▶ **Text passage**
↓

HACKER Q&A
📣 DantesTravel

Have you ever used anti detect browsers for web scraping?


I'm in the web scraping industry for a while and I often spend some time creating my "swiss knife" with Playwright or Selenium in case things get tough. Thanks to a niche substack I'm following, I discovered only today the existence of anti detect browsers like GoLogin and others. From what I see, they seem a good solution for small projects, but difficult to scale in larger ones for costs of licensing and infrastructure (most of them require a windows machine to run). Does any of you guys smarter than me use these browsers on a large scale? How is composed your tech stack?


  👤 jmt_ Accepted Answer ✓
How would you actually use an anti-detect browser programmatically? Would you need to write a custom Selenium driver for it or equivalent for Playwright? Even if the browser is built off something like Chrome, you'd still need a way to interact with the anti-detect related features.

A good trick I discovered is using webkit thru Playwright to bypass fingerprinting and related anti-bot measures. Firefox/Chrome simply leaks too much information, even with various "stealth" modifications. e.g: have been able to reliably scrape a well known companies site that implemented a "state of the art, AI-powered, behavioral analysis, etc" anti-bot product. Using Chrome/Firefox + stealth measures in Playwright did not work - simply switching to Webkit with no further modifications did the trick.

↑

Keypoint coordinate data
↓

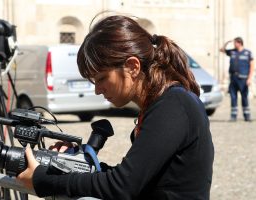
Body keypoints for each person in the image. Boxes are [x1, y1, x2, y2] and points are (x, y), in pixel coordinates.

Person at [17, 15, 214, 200]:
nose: (97, 90)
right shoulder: (163, 103)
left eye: (102, 78)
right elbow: (137, 180)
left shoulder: (173, 105)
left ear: (132, 67)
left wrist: (43, 180)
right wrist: (70, 165)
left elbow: (121, 186)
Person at [220, 37, 254, 121]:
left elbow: (252, 66)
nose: (234, 44)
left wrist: (249, 78)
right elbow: (221, 50)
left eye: (235, 43)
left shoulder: (247, 53)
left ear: (239, 43)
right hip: (233, 79)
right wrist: (227, 42)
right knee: (233, 97)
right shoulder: (232, 52)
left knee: (244, 97)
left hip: (243, 79)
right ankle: (233, 116)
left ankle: (247, 116)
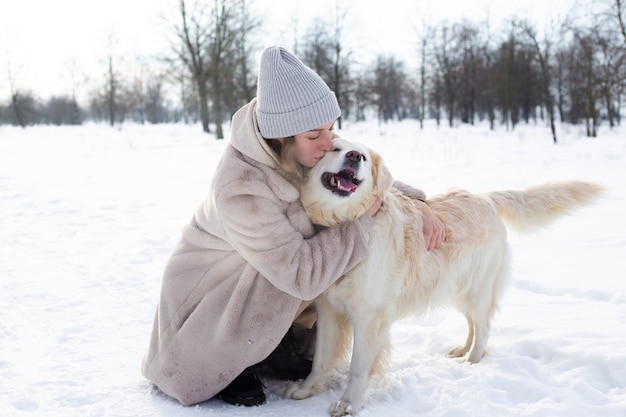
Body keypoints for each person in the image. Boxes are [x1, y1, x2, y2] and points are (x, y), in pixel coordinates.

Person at [141, 46, 445, 408]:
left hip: (267, 273)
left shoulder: (301, 147)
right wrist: (362, 222)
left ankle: (277, 342)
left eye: (331, 129)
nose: (329, 143)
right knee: (289, 270)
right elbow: (299, 274)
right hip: (215, 291)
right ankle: (232, 359)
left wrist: (415, 202)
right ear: (283, 136)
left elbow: (353, 176)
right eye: (316, 134)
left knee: (300, 261)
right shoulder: (241, 188)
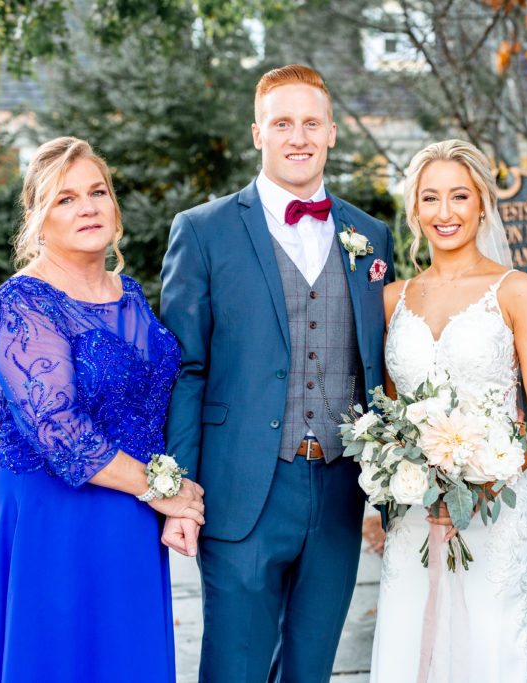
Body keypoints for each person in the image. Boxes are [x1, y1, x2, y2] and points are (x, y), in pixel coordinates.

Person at [160, 64, 394, 683]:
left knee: (312, 668)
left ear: (332, 133)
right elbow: (185, 370)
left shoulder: (371, 236)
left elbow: (379, 364)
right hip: (240, 489)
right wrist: (178, 491)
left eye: (312, 123)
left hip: (340, 490)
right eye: (283, 123)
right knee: (234, 668)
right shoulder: (202, 231)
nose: (299, 137)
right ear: (258, 133)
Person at [0, 137, 205, 682]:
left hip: (130, 518)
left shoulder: (130, 294)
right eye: (66, 198)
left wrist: (172, 495)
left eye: (98, 192)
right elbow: (59, 431)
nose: (88, 208)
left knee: (126, 659)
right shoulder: (22, 303)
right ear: (38, 219)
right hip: (55, 520)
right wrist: (166, 491)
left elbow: (156, 403)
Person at [370, 139, 527, 682]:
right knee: (412, 641)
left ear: (483, 204)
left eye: (459, 195)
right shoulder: (392, 299)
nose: (445, 212)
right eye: (430, 198)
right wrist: (406, 474)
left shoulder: (517, 291)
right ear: (414, 210)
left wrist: (479, 486)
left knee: (490, 646)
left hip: (497, 506)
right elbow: (392, 414)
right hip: (415, 508)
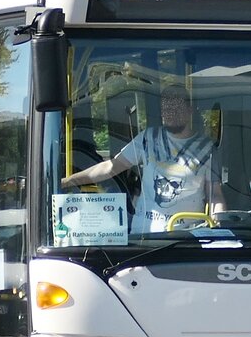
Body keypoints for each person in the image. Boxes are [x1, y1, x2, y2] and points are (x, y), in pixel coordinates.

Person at [61, 85, 224, 233]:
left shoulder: (207, 149)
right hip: (144, 237)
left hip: (186, 237)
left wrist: (220, 229)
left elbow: (215, 195)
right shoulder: (148, 138)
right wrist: (69, 181)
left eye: (176, 109)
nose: (170, 114)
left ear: (190, 110)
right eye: (166, 110)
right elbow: (111, 167)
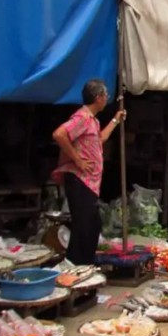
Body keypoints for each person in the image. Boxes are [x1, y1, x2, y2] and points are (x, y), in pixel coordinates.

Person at [51, 79, 126, 264]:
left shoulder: (92, 120)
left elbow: (100, 139)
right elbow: (59, 134)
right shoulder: (82, 117)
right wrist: (77, 159)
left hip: (90, 183)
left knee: (92, 226)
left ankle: (85, 265)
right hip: (79, 180)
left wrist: (116, 119)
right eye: (105, 95)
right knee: (83, 228)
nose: (107, 98)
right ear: (98, 97)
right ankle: (76, 266)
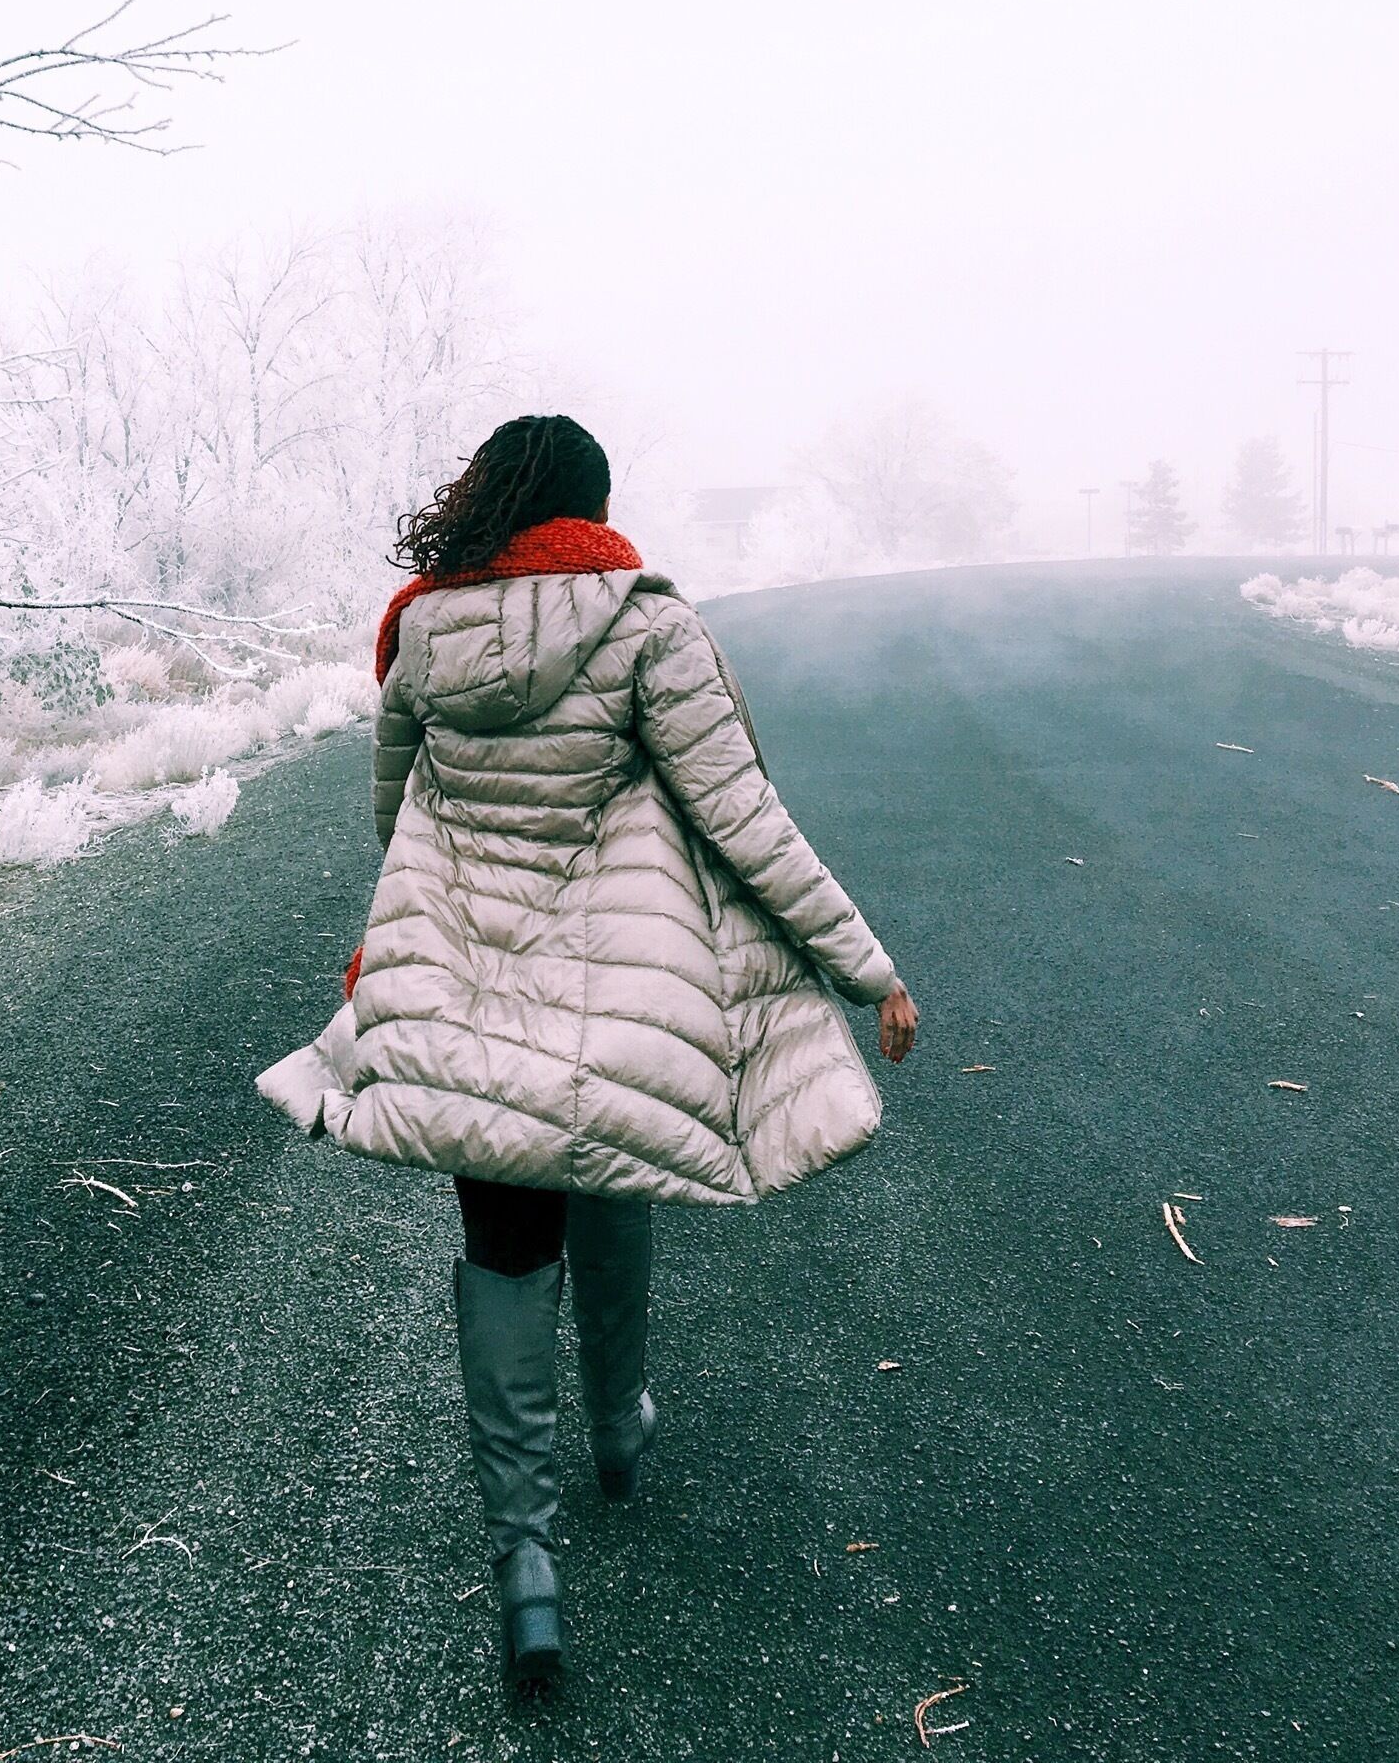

↑

▶ **Exercise 1**
Name every browser or browser engine mentioned in the web scraping thread above.
▶ **Exercise 2**
Transcribe the web scraping thread above word for word, everything from "I'm in the web" down to "anti-detect related features.".

▶ **Expected output 1**
GoLogin, Chrome, Firefox, Webkit

▶ **Expected output 2**
I'm in the web scraping industry for a while and I often spend some time creating my "swiss knife" with Playwright or Selenium in case things get tough. Thanks to a niche substack I'm following, I discovered only today the existence of anti detect browsers like GoLogin and others. From what I see, they seem a good solution for small projects, but difficult to scale in larger ones for costs of licensing and infrastructure (most of them require a windows machine to run). Does any of you guys smarter than me use these browsers on a large scale? How is composed your tech stack?


  👤 jmt_ Accepted Answer ✓
How would you actually use an anti-detect browser programmatically? Would you need to write a custom Selenium driver for it or equivalent for Playwright? Even if the browser is built off something like Chrome, you'd still need a way to interact with the anti-detect related features.